Collected data:
+--

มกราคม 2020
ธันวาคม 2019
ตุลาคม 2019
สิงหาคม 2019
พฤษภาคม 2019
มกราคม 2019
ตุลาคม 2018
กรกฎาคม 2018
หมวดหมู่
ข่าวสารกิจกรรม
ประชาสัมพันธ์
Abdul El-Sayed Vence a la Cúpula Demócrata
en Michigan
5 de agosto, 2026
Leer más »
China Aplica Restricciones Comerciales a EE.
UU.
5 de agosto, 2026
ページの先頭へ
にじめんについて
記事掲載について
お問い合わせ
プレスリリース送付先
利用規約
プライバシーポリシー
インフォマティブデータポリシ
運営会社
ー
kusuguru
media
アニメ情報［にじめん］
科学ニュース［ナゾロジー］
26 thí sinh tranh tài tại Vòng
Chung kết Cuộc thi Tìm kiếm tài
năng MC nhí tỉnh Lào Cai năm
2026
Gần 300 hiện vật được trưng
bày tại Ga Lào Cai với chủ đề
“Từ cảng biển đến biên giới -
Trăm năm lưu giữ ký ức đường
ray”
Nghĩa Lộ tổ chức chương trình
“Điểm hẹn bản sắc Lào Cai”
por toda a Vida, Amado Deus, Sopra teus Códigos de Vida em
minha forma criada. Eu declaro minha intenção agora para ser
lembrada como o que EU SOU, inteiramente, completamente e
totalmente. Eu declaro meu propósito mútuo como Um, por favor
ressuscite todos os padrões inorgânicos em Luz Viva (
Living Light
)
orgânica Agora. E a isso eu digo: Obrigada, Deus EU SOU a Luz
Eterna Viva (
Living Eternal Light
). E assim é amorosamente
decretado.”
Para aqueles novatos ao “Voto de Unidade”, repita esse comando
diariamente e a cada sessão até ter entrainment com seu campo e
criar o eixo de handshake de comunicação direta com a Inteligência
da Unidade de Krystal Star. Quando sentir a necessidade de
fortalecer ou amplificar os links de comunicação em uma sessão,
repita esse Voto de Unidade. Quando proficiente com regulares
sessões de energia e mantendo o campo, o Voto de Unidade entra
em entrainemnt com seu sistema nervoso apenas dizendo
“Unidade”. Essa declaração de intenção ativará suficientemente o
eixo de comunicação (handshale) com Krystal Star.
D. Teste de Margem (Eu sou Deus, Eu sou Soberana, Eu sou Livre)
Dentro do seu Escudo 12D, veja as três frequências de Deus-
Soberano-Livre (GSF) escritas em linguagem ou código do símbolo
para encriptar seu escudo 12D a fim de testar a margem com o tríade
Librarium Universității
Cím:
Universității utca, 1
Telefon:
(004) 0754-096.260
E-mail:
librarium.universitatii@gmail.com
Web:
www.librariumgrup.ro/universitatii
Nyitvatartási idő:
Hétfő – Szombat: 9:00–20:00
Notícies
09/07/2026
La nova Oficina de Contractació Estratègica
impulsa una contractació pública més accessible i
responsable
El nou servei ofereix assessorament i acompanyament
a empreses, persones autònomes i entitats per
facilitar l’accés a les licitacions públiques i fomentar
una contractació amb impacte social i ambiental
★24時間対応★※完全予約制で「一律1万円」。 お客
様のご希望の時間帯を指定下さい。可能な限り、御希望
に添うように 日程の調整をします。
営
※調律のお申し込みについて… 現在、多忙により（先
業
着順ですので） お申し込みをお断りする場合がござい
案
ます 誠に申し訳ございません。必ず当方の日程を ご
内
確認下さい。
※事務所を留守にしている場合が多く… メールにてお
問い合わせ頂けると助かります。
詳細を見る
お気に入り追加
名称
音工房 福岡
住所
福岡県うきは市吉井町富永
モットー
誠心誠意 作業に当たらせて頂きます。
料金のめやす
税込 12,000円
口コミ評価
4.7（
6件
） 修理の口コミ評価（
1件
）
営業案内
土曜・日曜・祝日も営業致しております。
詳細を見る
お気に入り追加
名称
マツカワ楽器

+--

◆ PROMPT ◆
Whenever a line of the data includes "repita", copy that line.

◆ EXERCISE OUTPUT ◆
Para aqueles novatos ao “Voto de Unidade”, repita esse comando
repita esse Voto de Unidade. Quando proficiente com regulares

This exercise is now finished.